• [Exercise instructions]: Summarize the mailing-list post below in two sentences.
··· Text excerpt
[PATCH v2 3/3] drm/ttm, drm_xe, Implement ttm_lru_walk_for_evict() using the guarded LRU iteration
Christian König
christian.koenig at amd.com
Thu Jun 26 11:06:04 UTC 2025
On 23.06.25 17:53, Thomas Hellström wrote:
> To avoid duplicating the tricky bo locking implementation,
> Implement ttm_lru_walk_for_evict() using the guarded bo LRU iteration.
>
> To facilitate this, support ticketlocking from the guarded bo LRU
> iteration.
>
> v2:
> - Clean up some static function interfaces (Christian König)
> - Fix Handling -EALREADY from ticketlocking in the loop by
> skipping to the next item. (Intel CI)
······
··· Dataset extract
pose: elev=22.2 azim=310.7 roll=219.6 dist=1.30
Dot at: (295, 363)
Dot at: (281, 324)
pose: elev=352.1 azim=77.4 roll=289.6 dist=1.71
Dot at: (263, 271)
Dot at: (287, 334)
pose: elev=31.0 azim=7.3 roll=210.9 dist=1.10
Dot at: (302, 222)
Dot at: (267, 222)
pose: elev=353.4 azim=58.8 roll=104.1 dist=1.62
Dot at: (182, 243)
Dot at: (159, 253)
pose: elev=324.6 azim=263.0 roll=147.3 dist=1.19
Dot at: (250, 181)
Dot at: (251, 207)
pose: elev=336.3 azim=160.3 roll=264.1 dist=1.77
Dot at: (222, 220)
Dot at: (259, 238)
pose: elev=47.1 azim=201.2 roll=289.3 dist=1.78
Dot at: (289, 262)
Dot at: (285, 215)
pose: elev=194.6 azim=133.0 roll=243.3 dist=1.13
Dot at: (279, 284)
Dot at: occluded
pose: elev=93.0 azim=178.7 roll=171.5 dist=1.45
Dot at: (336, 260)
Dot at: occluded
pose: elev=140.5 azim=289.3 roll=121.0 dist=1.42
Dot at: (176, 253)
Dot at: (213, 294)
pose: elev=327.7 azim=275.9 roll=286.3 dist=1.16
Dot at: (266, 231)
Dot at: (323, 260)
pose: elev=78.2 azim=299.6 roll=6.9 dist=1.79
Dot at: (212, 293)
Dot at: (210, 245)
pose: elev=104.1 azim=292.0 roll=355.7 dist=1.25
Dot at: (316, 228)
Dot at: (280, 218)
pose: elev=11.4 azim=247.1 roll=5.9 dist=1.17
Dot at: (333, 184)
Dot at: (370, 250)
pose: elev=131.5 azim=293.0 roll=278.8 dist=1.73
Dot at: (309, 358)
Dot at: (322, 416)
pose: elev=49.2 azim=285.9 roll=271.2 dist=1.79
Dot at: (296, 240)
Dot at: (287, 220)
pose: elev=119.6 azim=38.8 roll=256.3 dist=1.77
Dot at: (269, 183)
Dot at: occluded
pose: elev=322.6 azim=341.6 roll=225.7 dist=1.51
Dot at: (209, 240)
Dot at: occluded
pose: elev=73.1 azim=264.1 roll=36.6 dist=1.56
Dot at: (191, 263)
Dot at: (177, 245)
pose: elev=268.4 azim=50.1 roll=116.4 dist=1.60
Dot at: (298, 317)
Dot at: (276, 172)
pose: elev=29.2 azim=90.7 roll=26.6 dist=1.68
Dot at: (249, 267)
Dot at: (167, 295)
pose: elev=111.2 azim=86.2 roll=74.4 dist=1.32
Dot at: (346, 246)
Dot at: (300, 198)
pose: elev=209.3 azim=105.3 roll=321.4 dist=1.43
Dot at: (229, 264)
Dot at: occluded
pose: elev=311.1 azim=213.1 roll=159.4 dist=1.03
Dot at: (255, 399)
······
• [Task solution]: In a reply dated June 26, 2025, Christian König quotes a patch by Thomas Hellström that implements ttm_lru_walk_for_evict() using the guarded bo LRU iteration, to avoid duplicating the tricky bo locking implementation, and adds ticketlocking support to that iteration. The quoted v2 changes clean up some static function interfaces and fix the handling of -EALREADY from ticketlocking in the loop by skipping to the next item.